The second problem - that of continuity and expertise in military reporting - is tougher to tackle. The biggest issue, as I see it, is that not enough news consumers care enough about military issues for the media to devote the significant resources it would take to cover the CF properly. Oh, there are peripheral issues, like the general bias of reporters towards suspicion of authority, the difficulty of penetrating what is a very technical and insular culture, etc. But those could be overcome with enough motivation to do so.
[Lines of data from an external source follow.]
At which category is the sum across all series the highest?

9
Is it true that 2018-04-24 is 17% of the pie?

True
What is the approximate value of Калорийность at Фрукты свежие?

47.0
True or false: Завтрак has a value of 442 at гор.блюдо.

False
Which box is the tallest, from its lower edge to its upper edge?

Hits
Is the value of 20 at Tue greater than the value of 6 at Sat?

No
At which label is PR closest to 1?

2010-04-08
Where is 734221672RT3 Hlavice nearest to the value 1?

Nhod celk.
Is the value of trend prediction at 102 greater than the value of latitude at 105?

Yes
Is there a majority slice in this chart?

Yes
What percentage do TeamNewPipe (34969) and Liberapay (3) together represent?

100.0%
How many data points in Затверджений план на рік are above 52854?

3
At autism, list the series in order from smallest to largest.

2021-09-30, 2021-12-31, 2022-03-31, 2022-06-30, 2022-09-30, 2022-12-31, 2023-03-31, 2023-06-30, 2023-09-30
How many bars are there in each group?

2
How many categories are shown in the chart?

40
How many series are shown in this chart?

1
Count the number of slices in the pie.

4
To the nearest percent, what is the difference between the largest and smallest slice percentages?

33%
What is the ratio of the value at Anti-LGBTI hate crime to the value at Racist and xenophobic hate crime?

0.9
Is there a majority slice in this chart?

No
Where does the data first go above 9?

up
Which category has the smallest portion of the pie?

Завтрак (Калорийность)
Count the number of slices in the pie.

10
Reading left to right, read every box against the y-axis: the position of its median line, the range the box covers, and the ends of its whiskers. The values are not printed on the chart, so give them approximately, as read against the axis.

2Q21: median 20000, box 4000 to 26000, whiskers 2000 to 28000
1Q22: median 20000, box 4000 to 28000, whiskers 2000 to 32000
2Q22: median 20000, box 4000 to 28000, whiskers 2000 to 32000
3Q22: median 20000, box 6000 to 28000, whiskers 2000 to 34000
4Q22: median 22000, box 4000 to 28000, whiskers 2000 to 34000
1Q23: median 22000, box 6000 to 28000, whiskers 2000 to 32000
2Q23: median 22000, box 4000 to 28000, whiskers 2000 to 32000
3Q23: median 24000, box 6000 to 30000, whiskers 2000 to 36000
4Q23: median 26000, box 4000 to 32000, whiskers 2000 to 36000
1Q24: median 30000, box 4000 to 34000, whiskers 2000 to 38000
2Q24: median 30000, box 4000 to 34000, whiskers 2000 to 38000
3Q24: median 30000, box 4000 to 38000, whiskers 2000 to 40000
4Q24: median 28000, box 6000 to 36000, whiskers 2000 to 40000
Just look at hockey coverage: millions of dollars spent, significant amounts of expertise, focus and continuity, and generally good coverage as a result.

They know how to do a good job of it, they just don't have much reason to.

And that's really a crying shame, because the single biggest line item in the budget of this country is the military. The Department of National Defence employs over 100,000 Canadians in one capacity or another. It should be a big enough deal to devote a reporter or two full time to cover this beat. But it's not. And so we get a parade of individuals, some more diligent in getting up to speed than others, who write a bit, or talk a bit into the camera about the CF, and then move on to other points of interest to their audience.

This is the underlying issue with all military matters in Canada - political, funding, journalistic, the whole ball of wax: if ordinary Canadians cared more about it - cared enough to vote one way or another in the next election on it, cared enough to write in and complain about shoddy coverage, to cancel their subscription or change the channel over it - the politicians and journalists would quickly take note and change their behaviour accordingly.

At the end of the day, the Canadian Forces gets the attention and resources that we, the Canadian people, demand for it. So while the Canadian media needs to take a long-overdue look in the mirror over how they cover the CF, the Canadian public should do a bit of soul-searching too.

Update: Perhaps the media are more tightly-knit than anyone suspected. Or perhaps Garth Pritchard is simply one of the ones who gets it:

Soldiers do not ordinarily like to salute civilians. At a solemn ramp ceremony Saturday at Kandahar Airfield, 4,000 soldiers saluted as five coffins were carried onboard an airplane that was to fly them home to Canada. And for the first time in this war, one of those caskets -- the lead one -- held the remains of a Canadian war correspondent, Michelle Lang.

...

The journalistic rules of the day [2002 - before the embed program] were that if you travelled or stayed with the Canadian military, you were somehow tainted. The major networks insisted that their journalists travel independently, with fixers and their own vehicles. That way, in their minds, the truth could be told. As well, the few small newspapers and independents who didn't ask permission and went to cover the story were held at bay: It was easy to accuse these independents of producing propaganda -- since they'd been travelling with and living with the military, their stories would be biased in favour of the military.

It was quite obvious that there was no trust. The media certainly did not trust the military and the feeling was mutual.

The outcome was that Canadians had no idea what was happening.

...

Our tribe -- Canadian journalists -- felt for the first time in this nightmare war, the loss of one of our own. We now know, intimately, the hurt, the indescribable emptiness, the profound grief -- something that Canadian soldiers and their families have had to deal with 138 times since 2002. We the media truly understand now.

We now all better understand the pain our soldiers feel when they lose one of their tribe -- their brother or sister in arms. And then the next day they have to don their body armour and head out on perhaps the same patrol. We find writing and editing difficult -- almost impossible. How much harder it must be for them.

We have come full circle. The distrust is gone, replaced by respect that goes both ways.